*HOW TO COMPLETE THIS TASK*
Copy out each line of the material in which the word "equivalence" can be found.

Segment Start: THE DATA

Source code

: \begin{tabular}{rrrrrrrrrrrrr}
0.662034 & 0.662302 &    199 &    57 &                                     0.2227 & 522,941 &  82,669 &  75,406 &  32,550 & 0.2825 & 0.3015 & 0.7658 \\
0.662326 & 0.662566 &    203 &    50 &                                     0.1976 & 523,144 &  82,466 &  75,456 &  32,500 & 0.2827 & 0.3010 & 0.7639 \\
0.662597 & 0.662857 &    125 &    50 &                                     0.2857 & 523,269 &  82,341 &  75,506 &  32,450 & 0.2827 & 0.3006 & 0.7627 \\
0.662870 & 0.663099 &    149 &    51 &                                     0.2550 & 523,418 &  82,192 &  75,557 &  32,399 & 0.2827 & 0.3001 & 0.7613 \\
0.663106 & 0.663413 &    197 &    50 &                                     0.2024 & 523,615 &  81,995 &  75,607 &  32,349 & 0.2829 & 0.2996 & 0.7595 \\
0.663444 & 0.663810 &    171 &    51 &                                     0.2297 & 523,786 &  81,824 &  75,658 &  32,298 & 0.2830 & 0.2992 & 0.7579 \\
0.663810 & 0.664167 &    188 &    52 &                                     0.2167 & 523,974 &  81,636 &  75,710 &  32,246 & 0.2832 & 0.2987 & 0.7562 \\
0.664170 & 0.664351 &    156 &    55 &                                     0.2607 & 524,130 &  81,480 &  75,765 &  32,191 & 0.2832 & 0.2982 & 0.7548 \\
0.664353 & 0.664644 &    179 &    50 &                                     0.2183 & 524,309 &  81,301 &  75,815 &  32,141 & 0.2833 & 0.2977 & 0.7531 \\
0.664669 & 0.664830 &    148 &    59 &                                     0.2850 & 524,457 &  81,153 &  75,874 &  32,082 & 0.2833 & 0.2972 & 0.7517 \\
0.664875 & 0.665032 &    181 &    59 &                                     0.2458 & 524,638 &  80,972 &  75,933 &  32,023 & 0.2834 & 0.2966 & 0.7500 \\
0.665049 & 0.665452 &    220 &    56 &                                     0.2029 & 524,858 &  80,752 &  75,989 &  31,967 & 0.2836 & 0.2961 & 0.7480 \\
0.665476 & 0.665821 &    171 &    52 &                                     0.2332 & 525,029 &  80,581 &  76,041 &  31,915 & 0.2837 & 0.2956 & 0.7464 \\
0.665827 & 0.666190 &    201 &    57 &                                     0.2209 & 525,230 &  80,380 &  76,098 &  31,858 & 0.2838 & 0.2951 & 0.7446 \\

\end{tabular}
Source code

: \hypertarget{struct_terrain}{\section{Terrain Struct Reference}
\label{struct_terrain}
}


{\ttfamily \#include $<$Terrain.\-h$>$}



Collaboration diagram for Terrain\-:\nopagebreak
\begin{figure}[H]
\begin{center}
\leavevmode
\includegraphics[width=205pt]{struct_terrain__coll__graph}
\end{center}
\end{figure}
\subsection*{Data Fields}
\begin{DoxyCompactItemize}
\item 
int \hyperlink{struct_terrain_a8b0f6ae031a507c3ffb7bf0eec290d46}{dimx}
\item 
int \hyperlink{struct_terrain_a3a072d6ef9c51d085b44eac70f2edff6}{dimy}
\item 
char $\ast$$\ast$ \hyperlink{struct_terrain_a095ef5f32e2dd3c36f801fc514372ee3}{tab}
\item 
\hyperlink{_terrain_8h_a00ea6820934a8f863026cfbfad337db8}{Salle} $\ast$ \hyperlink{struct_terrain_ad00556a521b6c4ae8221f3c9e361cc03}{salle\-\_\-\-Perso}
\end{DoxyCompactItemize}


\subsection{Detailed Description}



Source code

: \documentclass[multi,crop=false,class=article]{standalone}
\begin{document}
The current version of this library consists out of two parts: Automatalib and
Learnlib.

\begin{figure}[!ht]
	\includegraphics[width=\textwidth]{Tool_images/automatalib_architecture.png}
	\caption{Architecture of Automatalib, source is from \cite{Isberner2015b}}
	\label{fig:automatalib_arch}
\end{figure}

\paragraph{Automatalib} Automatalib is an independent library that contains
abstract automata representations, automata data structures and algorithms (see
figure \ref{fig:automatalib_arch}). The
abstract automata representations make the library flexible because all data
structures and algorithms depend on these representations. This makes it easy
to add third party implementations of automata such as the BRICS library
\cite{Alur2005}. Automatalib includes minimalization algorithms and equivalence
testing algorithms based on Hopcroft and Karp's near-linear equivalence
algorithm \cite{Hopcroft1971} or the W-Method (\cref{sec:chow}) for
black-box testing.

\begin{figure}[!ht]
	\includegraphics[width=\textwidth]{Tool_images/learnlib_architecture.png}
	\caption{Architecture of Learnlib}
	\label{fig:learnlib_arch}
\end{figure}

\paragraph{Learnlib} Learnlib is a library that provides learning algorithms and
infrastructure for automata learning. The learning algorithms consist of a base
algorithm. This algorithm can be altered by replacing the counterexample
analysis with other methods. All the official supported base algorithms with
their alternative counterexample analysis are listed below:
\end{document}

Segment End: THE DATA

*RESULT*
\cite{Alur2005}. Automatalib includes minimalization algorithms and equivalence
testing algorithms based on Hopcroft and Karp's near-linear equivalence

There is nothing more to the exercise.